Let it Rain
U.S. Release Date:
Theatrical Aspect Ratio:
Jean-Pierre Bacri, Jamel Debbouze, Agnès Jaoui, Pascale Arbillot, Guillaume de Tonquedec, Frédéric Pierrot, Mimouna Hadji, Florence Loiret-Caille
Agnès Jaoui & Jean-Pierre Bacri
In French with English subtitles
Let it Rain, a French film that has taken two years to reach North American theaters (a testimony to how poor the market is these days even for well-made, high-profile foreign fare), makes the case that simplicity in a motion picture can be a good thing. The director, co-writer, and co-star of Let it Rain is Agnès Jaoui, who has been a presence in French film since the mid-1980s as an actress, the early 1990s as a screenwriter, and 2000 as a director. This is her third film, following The Taste of Others and Look at Me. Jaoui has a distinct style: small, almost inconsequential narratives; well-defined characters; oblique, subtle social commentary; and enough humor to make one wonder whether the movie is better classified as a "drama" or a "comedy" (not that such labels would mean much to the filmmaker). Let it Rain fits in well with Jaoui's other efforts (both as a writer and as a director).
Let it Rain unfolds in a small French town situated three hours from Paris (by train). The central characters are a pair of bumbling filmmakers: one-time successful documentarian Michel (Jean-Pierre Bacri), who has fallen on hard times, and hotel receptionist Karim (Jamel Debbouze). They decide to produce a portrait of Agathe Villanova (Agnès Jaoui), a well-known feminist writer who has made the leap into politics. Since Karim is the son of the long-time housekeeper of the Villanova family, Agathe agrees to the project - also perhaps because she sees potential value in the documentary as it relates to her campaign. The interviews with her are shot at her childhood home, where she has returned to sort-out the affairs of her recently deceased mother. Her sister, Florence (Pascale Arbillot), with whom she has a fractious relationship, still lives there, along with her clingy husband, Stephane (Guillaume de Tonquudec). Not coincidentally, Michel and Florence are lovers, and the interviews provide them with an excuse to spend time together.
Let it Rain is suffused with a delicious sense of the absurd that keeps it from becoming too serious. The dialogue is peppered with witticisms and the antics of the two filmmakers, while never resulting in full-bellied guffaws, are likely to provoke chuckles. When the foliage in the background of a shot makes Agathe look like she's wearing a bizarre headdress, they ask her boyfriend to pull the branch to one side. On another occasion - one afflicted by Murphy's Law - they are stymied by noisy sheep, a dead camera battery, a cloudburst, and a car that has flipped on its side. Admittedly, the French sense of humor is very different from the American one, but some things are amusing in any language.

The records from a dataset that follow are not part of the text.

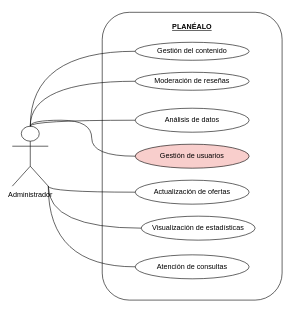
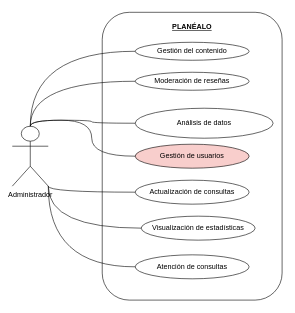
  <mxCell id="0" />
  <mxCell id="1" parent="0" />
  <mxCell id="2" value="Administrador&lt;div&gt;&lt;br&gt;&lt;/div&gt;" style="shape=umlActor;verticalLabelPosition=bottom;verticalAlign=top;html=1;outlineConnect=0;" vertex="1" parent="1"><mxGeometry x="20" y="210" width="60" height="100" as="geometry" /></mxCell>
  <mxCell id="3" value="" style="rounded=1;whiteSpace=wrap;html=1;" vertex="1" parent="1"><mxGeometry x="170" y="20" width="300" height="480" as="geometry" /></mxCell>
  <mxCell id="4" value="Gestión del contenido" style="ellipse;whiteSpace=wrap;html=1;" vertex="1" parent="1"><mxGeometry x="225" y="70" width="190" height="30" as="geometry" /></mxCell>
  <mxCell id="5" value="&lt;b&gt;&lt;u&gt;PLANÉALO&lt;/u&gt;&lt;/b&gt;" style="text;html=1;align=center;verticalAlign=middle;whiteSpace=wrap;rounded=0;" vertex="1" parent="1"><mxGeometry x="290" y="30" width="60" height="30" as="geometry" /></mxCell>
  <mxCell id="6" value="Moderación de reseñas" style="ellipse;whiteSpace=wrap;html=1;" vertex="1" parent="1"><mxGeometry x="225" y="120" width="190" height="30" as="geometry" /></mxCell>
- <mxCell id="7" value="Análisis de datos" style="ellipse;whiteSpace=wrap;html=1;" vertex="1" parent="1"><mxGeometry x="225" y="180" width="190" height="40" as="geometry" /></mxCell>
+ <mxCell id="7" value="Análisis de datos" style="ellipse;whiteSpace=wrap;html=1;" vertex="1" parent="1"><mxGeometry x="225" y="180" width="230" height="50" as="geometry" /></mxCell>
  <mxCell id="8" value="Gestión de usuarios" style="ellipse;whiteSpace=wrap;html=1;fillColor=#f8cecc;" vertex="1" parent="1"><mxGeometry x="225" y="240" width="190" height="40" as="geometry" /></mxCell>
- <mxCell id="9" value="Actualización de ofertas" style="ellipse;whiteSpace=wrap;html=1;" vertex="1" parent="1"><mxGeometry x="225" y="300" width="190" height="40" as="geometry" /></mxCell>
+ <mxCell id="9" value="Actualización de consultas" style="ellipse;whiteSpace=wrap;html=1;" vertex="1" parent="1"><mxGeometry x="225" y="300" width="190" height="40" as="geometry" /></mxCell>
  <mxCell id="10" value="Visualización de estadísticas" style="ellipse;whiteSpace=wrap;html=1;" vertex="1" parent="1"><mxGeometry x="235" y="360" width="190" height="40" as="geometry" /></mxCell>
  <mxCell id="11" value="Atención de consultas" style="ellipse;whiteSpace=wrap;html=1;" vertex="1" parent="1"><mxGeometry x="225" y="424.5" width="190" height="40" as="geometry" /></mxCell>
  <mxCell id="12" value="" style="endArrow=none;html=1;rounded=0;edgeStyle=orthogonalEdgeStyle;curved=1;entryX=0;entryY=0.5;entryDx=0;entryDy=0;exitX=0.5;exitY=0;exitDx=0;exitDy=0;exitPerimeter=0;" edge="1" parent="1" source="2" target="4"><mxGeometry width="50" height="50" relative="1" as="geometry"><mxPoint x="340" y="350" as="sourcePoint" /><mxPoint x="390" y="300" as="targetPoint" /></mxGeometry></mxCell>
  <mxCell id="13" value="" style="endArrow=none;html=1;rounded=0;edgeStyle=orthogonalEdgeStyle;curved=1;entryX=0;entryY=0.5;entryDx=0;entryDy=0;exitX=0.5;exitY=0;exitDx=0;exitDy=0;exitPerimeter=0;" edge="1" parent="1" source="2" target="6"><mxGeometry width="50" height="50" relative="1" as="geometry"><mxPoint x="60" y="220" as="sourcePoint" /><mxPoint x="235" y="100" as="targetPoint" /></mxGeometry></mxCell>
  <mxCell id="14" value="" style="endArrow=none;html=1;rounded=0;edgeStyle=orthogonalEdgeStyle;curved=1;entryX=0;entryY=0.5;entryDx=0;entryDy=0;exitX=0.5;exitY=0;exitDx=0;exitDy=0;exitPerimeter=0;" edge="1" parent="1" source="2" target="7"><mxGeometry width="50" height="50" relative="1" as="geometry"><mxPoint x="70" y="230" as="sourcePoint" /><mxPoint x="245" y="110" as="targetPoint" /></mxGeometry></mxCell>
  <mxCell id="15" value="" style="endArrow=none;html=1;rounded=0;edgeStyle=orthogonalEdgeStyle;curved=1;entryX=0;entryY=0.5;entryDx=0;entryDy=0;exitX=0.5;exitY=0;exitDx=0;exitDy=0;exitPerimeter=0;" edge="1" parent="1" source="2" target="8"><mxGeometry width="50" height="50" relative="1" as="geometry"><mxPoint x="80" y="240" as="sourcePoint" /><mxPoint x="255" y="120" as="targetPoint" /></mxGeometry></mxCell>
  <mxCell id="16" value="" style="endArrow=none;html=1;rounded=0;edgeStyle=orthogonalEdgeStyle;curved=1;entryX=0;entryY=0.5;entryDx=0;entryDy=0;exitX=1;exitY=1;exitDx=0;exitDy=0;exitPerimeter=0;" edge="1" parent="1" source="2" target="9"><mxGeometry width="50" height="50" relative="1" as="geometry"><mxPoint x="90" y="250" as="sourcePoint" /><mxPoint x="265" y="130" as="targetPoint" /></mxGeometry></mxCell>
  <mxCell id="17" value="" style="endArrow=none;html=1;rounded=0;edgeStyle=orthogonalEdgeStyle;curved=1;entryX=0;entryY=0.5;entryDx=0;entryDy=0;exitX=1;exitY=1;exitDx=0;exitDy=0;exitPerimeter=0;" edge="1" parent="1" source="2" target="10"><mxGeometry width="50" height="50" relative="1" as="geometry"><mxPoint x="100" y="260" as="sourcePoint" /><mxPoint x="275" y="140" as="targetPoint" /></mxGeometry></mxCell>
  <mxCell id="18" value="" style="endArrow=none;html=1;rounded=0;edgeStyle=orthogonalEdgeStyle;curved=1;entryX=0;entryY=0.5;entryDx=0;entryDy=0;exitX=1;exitY=1;exitDx=0;exitDy=0;exitPerimeter=0;" edge="1" parent="1" source="2" target="11"><mxGeometry width="50" height="50" relative="1" as="geometry"><mxPoint x="110" y="270" as="sourcePoint" /><mxPoint x="285" y="150" as="targetPoint" /></mxGeometry></mxCell>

However, although Jaoui isn't beyond a little playfulness, she has some serious points to make. She's a little like Woody Allen in that way - albeit much better looking and without all the baggage. She has a lot to say and she does so without preaching or relying on in-your-face speeches - principally about racism, politics, and the potential damage of adhering to an inflexible credo. Agathe is nationally recognized for her strong feminist beliefs; that is the foundation upon which her popularity resides (at least for those with whom she is popular). She rejects marriage and family as paths to unhappiness because of limitations they place on her freedom. She's perfectly happy with her life the way it is - or so she thinks until her boyfriend decides he's too traditional to play the role she has envisioned for him. And she's given food for thought when her old family housekeeper remarks that marriage isn't as much about ceding freedom as it is about having someone who will get you a glass of water when you're not feeling well. Later, when Agathe mistakenly views a joke cut of the documentary in which she is depicted as a heartless dominatrix, she is provided with insight into the public perception of her.
Let it Rain is as simple and straightforward a movie as one is likely to find in theaters today. It eschews melodrama and overt artiness. It is talky but often has its tongue in its cheek. It emphasizes character over narrative because that's the way it is for most of us in reality. It offers resolutions to some plot points but keeps many strands untied, and we don't mind at all. The movie, made with humor and human insight, never forces or belabors its points, relying on the viewer's intelligence to trust that ideas will be recognized. Audiences with an affinity for movies of this sort will find a reason for celebration with Let it Rain, whose theatrical presence in the noisy, vacuous summer marketplace is a minor miracle.